EXERCISE INPUT »

○ ○ ○ ○ ○

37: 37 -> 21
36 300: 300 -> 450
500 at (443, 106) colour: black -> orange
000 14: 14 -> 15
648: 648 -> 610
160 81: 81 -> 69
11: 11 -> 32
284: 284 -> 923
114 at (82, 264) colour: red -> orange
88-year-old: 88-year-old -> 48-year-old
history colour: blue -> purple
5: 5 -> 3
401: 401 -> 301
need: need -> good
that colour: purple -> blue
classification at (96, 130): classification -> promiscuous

○ ○ ○ ○ ○

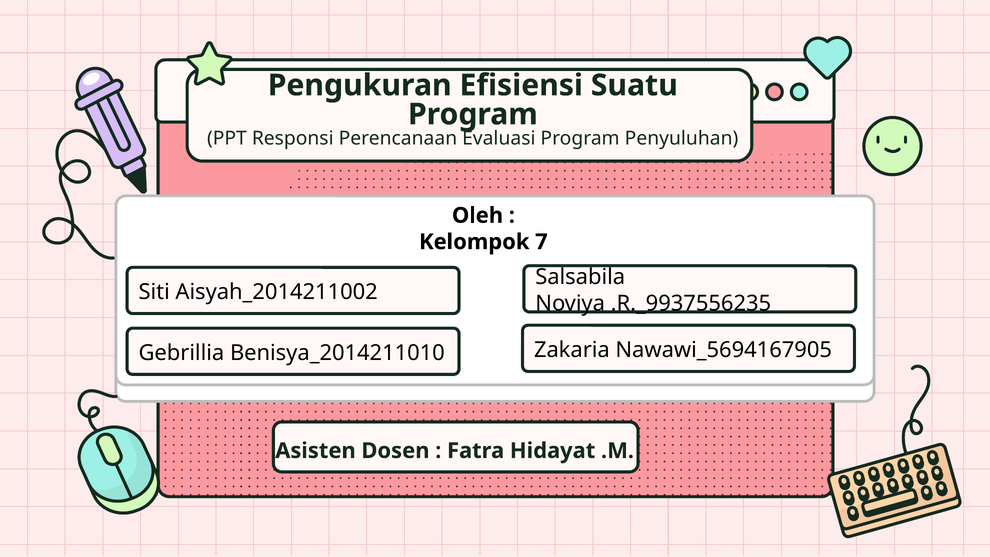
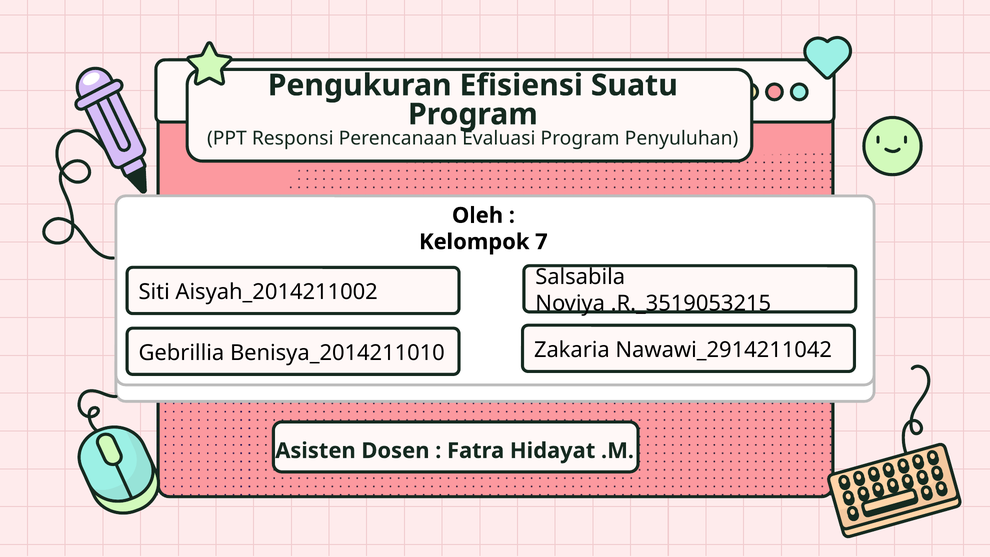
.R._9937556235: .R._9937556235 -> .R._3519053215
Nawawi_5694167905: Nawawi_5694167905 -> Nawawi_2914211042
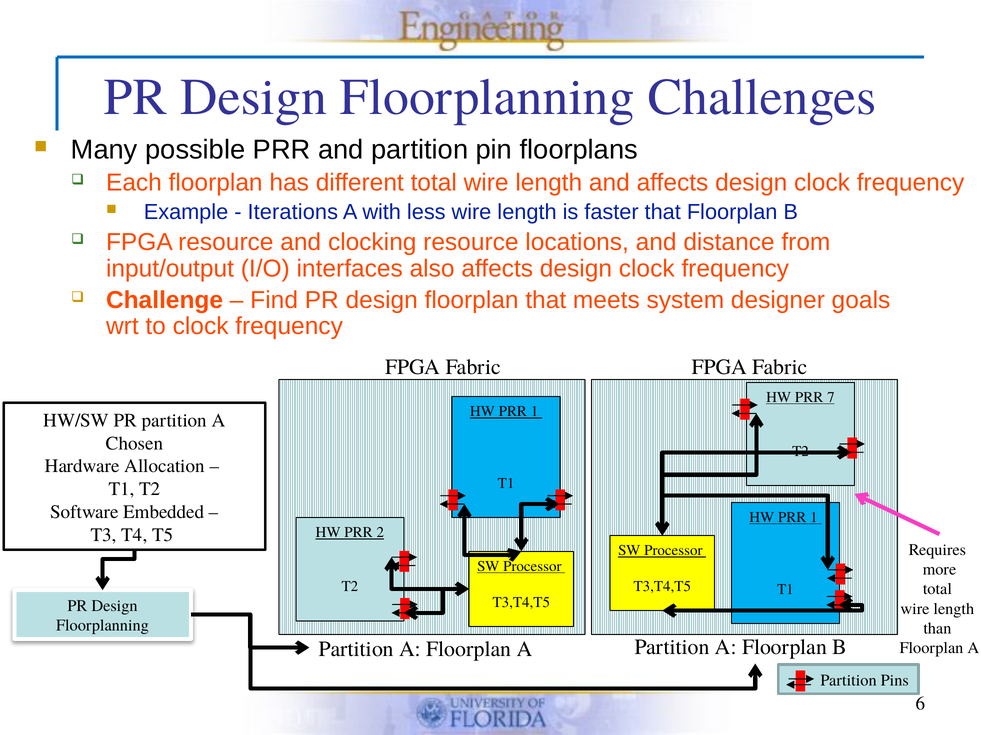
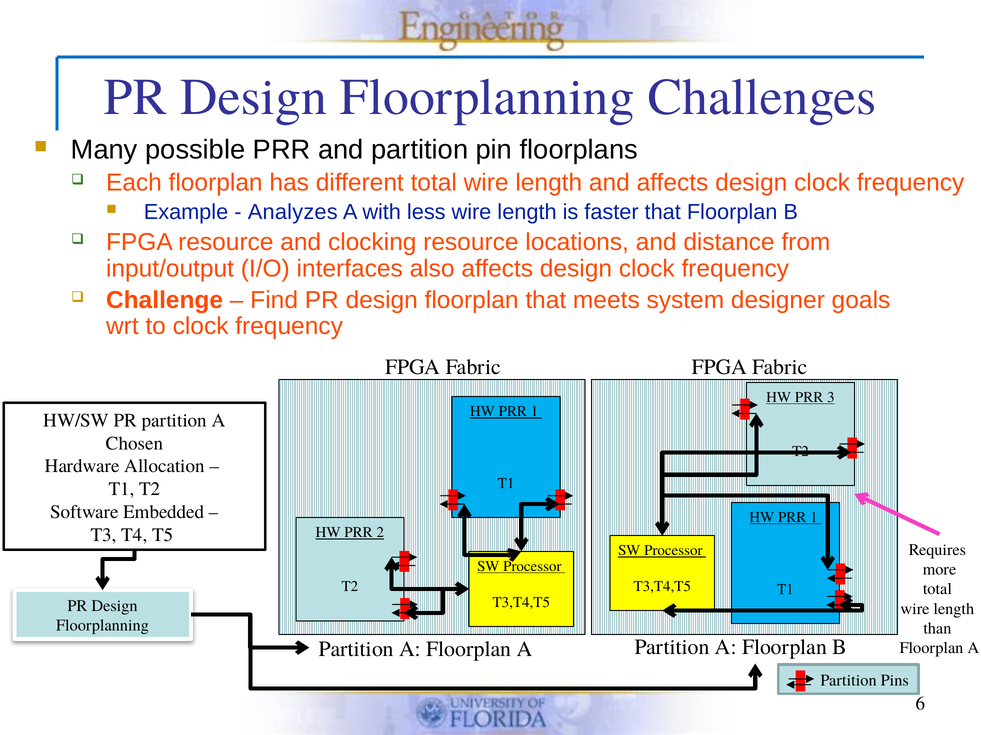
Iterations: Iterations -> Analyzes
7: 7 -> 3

○ ○ ○ ○ ○

WHAT YOU WILL DO » Pick out every row above that contains the word "orange" and copy each of them. The match is case-sensitive.

COMPLETE ANSWER »
500 at (443, 106) colour: black -> orange
114 at (82, 264) colour: red -> orange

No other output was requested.